Spinto dall'idea di consacrarsi numero uno del ciclismo mondiale dopo aver vinto quest'anno 13 corse tra cui Gand-Wevelgem, Amstel, campionato nazionale in linea, 3 tappe al Tour e 2 alla Tirreno Adriatico.
Spinto da un motore che è un tutt'uno con la testa: chi la conosce la descrive come senza eguali. Un motore che gli permette di andare forte in salita, in pianura, in volata. Una testa che lo ha fatto ripartire dopo un incidente drammatico al Tour di un paio di anni fa. Che lo fa spingere oltre ogni limite, perché a trovarne di corridori che ieri lottano con Ganna, domani con Pogačar e Alaphilippe, dopodomani con van der Poel.

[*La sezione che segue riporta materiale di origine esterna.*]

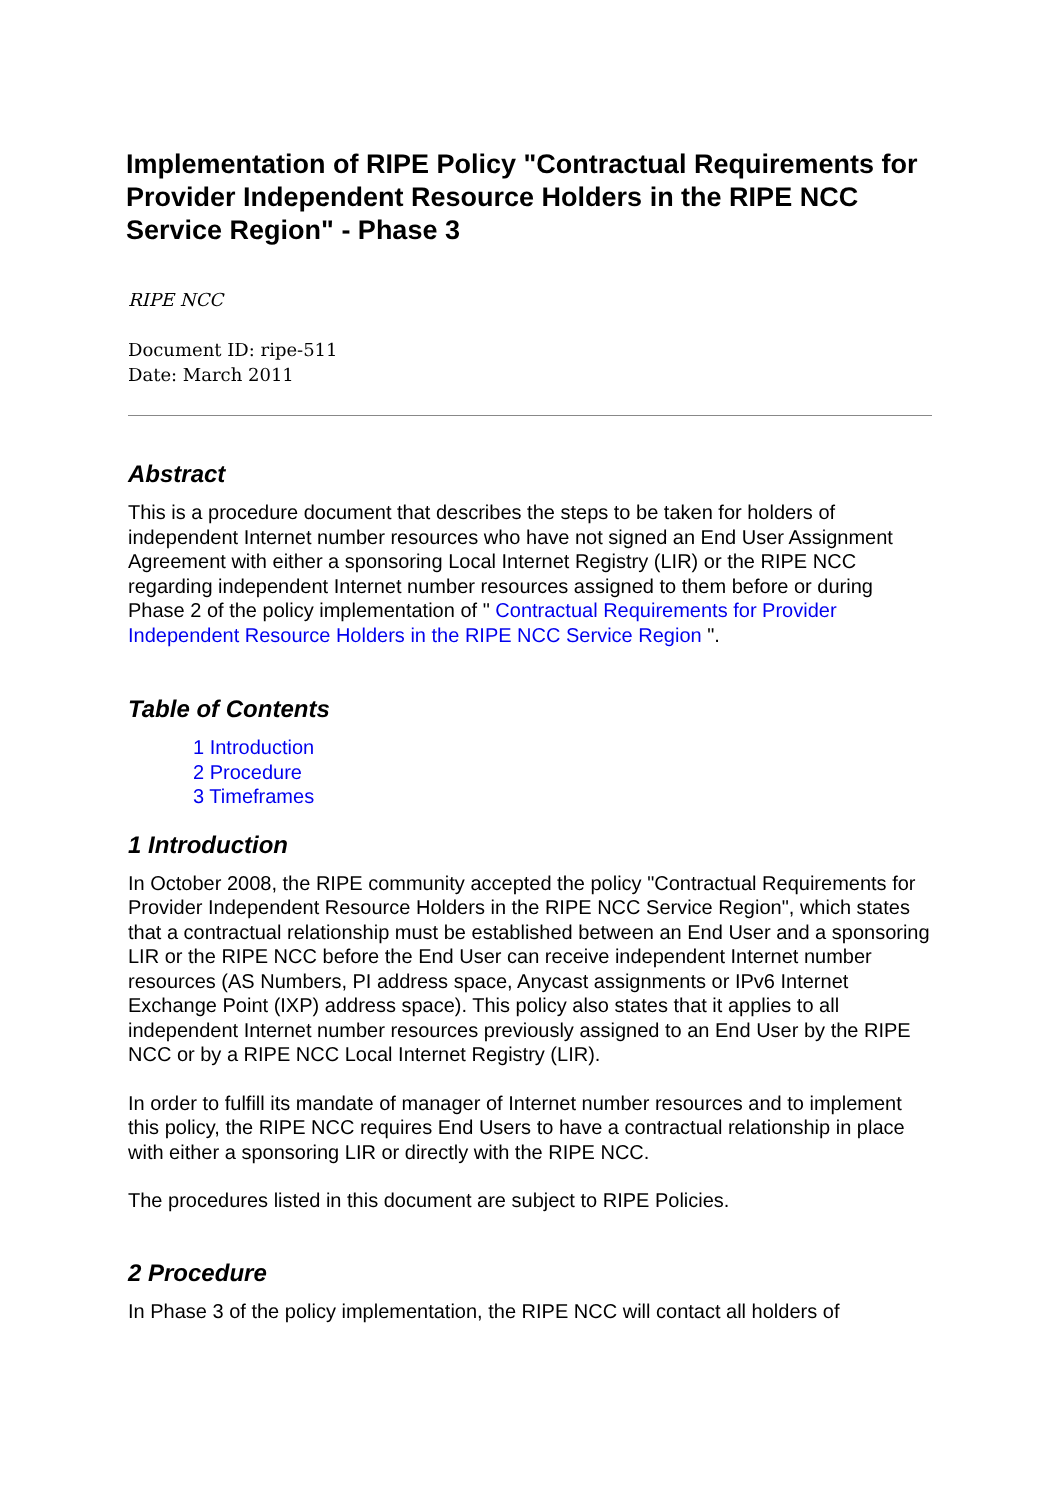Implementation of RIPE Policy "Contractual Requirements for Provider Independent Resource Holders in the RIPE NCC Service Region" - Phase 3
RIPE NCC
Document ID: ripe-511
Date: March 2011
Abstract
This is a procedure document that describes the steps to be taken for holders of independent Internet number resources who have not signed an End User Assignment Agreement with either a sponsoring Local Internet Registry (LIR) or the RIPE NCC regarding independent Internet number resources assigned to them before or during Phase 2 of the policy implementation of " Contractual Requirements for Provider Independent Resource Holders in the RIPE NCC Service Region ".
Table of Contents
1 Introduction
2 Procedure
3 Timeframes
1 Introduction
In October 2008, the RIPE community accepted the policy "Contractual Requirements for Provider Independent Resource Holders in the RIPE NCC Service Region", which states that a contractual relationship must be established between an End User and a sponsoring LIR or the RIPE NCC before the End User can receive independent Internet number resources (AS Numbers, PI address space, Anycast assignments or IPv6 Internet Exchange Point (IXP) address space). This policy also states that it applies to all independent Internet number resources previously assigned to an End User by the RIPE NCC or by a RIPE NCC Local Internet Registry (LIR).
In order to fulfill its mandate of manager of Internet number resources and to implement this policy, the RIPE NCC requires End Users to have a contractual relationship in place with either a sponsoring LIR or directly with the RIPE NCC.
The procedures listed in this document are subject to RIPE Policies.
2 Procedure
In Phase 3 of the policy implementation, the RIPE NCC will contact all holders of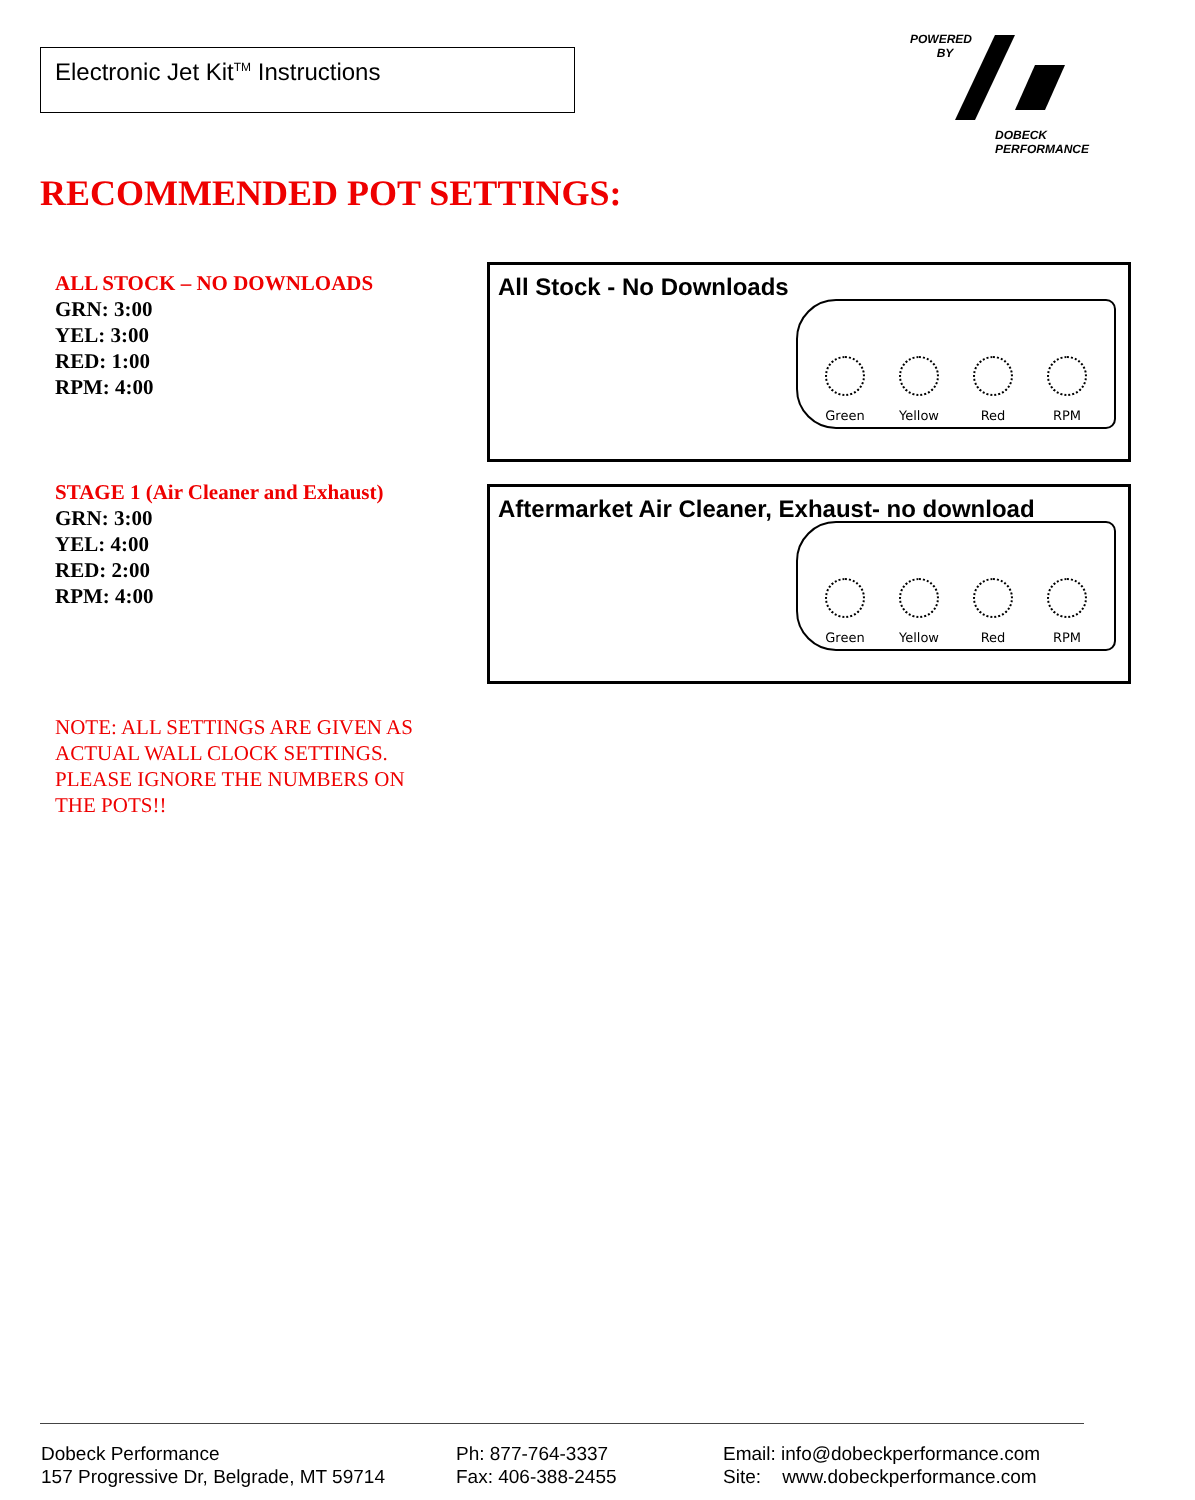Electronic Jet Kit<sup>TM</sup> Instructions
POWERED
BY
DOBECK
PERFORMANCE
RECOMMENDED POT SETTINGS:
ALL STOCK – NO DOWNLOADS
GRN: 3:00
YEL: 3:00
RED: 1:00
RPM: 4:00
STAGE 1 (Air Cleaner and Exhaust)
GRN: 3:00
YEL: 4:00
RED: 2:00
RPM: 4:00
NOTE: ALL SETTINGS ARE GIVEN AS ACTUAL WALL CLOCK SETTINGS. PLEASE IGNORE THE NUMBERS ON THE POTS!!
All Stock - No Downloads
Green
Yellow
Red
RPM
Aftermarket Air Cleaner, Exhaust- no download
Green
Yellow
Red
RPM
Dobeck Performance
157 Progressive Dr, Belgrade, MT 59714
Ph: 877-764-3337
Fax: 406-388-2455
Email: info@dobeckperformance.com
Site: www.dobeckperformance.com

Alla fine della prova di domenica ha abbracciato Ganna, nonostante tutto, a dimostrazione dello spirito e del rispetto che trasmette il ragazzo di Herentals.
Si è dichiarato deluso, non poteva essere altrimenti, e ha aggiunto che da un punto di vista razionale perdere una crono per 5 secondi da un "super specialista", così lo ha definito, come Ganna, normalmente sarebbe una gran cosa, ma resta un argento che brucia, perché arrivato in casa e dopo essere stato in testa per due terzi di gara.
Dice, poi, van Aert che analizzerà la gara con calma da lunedì, ma che in realtà un'idea su dove ha perso la corsa ce l'ha: in un punto ha rischiato di cadere, e poi nel finale, tra Damme e Bruges, Ganna ha spinto nettamente più forte.
Domenica, tra i tanti corridori al via, abbiamo già trovato per chi simpatizzare: nessuno ce ne vorrà. Abbiamo trovato chi spingere con forza verso il traguardo per vederlo a braccia alzate - se proprio non dovesse essere qualcuno in maglia azzurra.
Siamo schietti, un Wout van Aert iridato non ci dispiacerebbe. O almeno che non arrivi di nuovo secondo, ecco.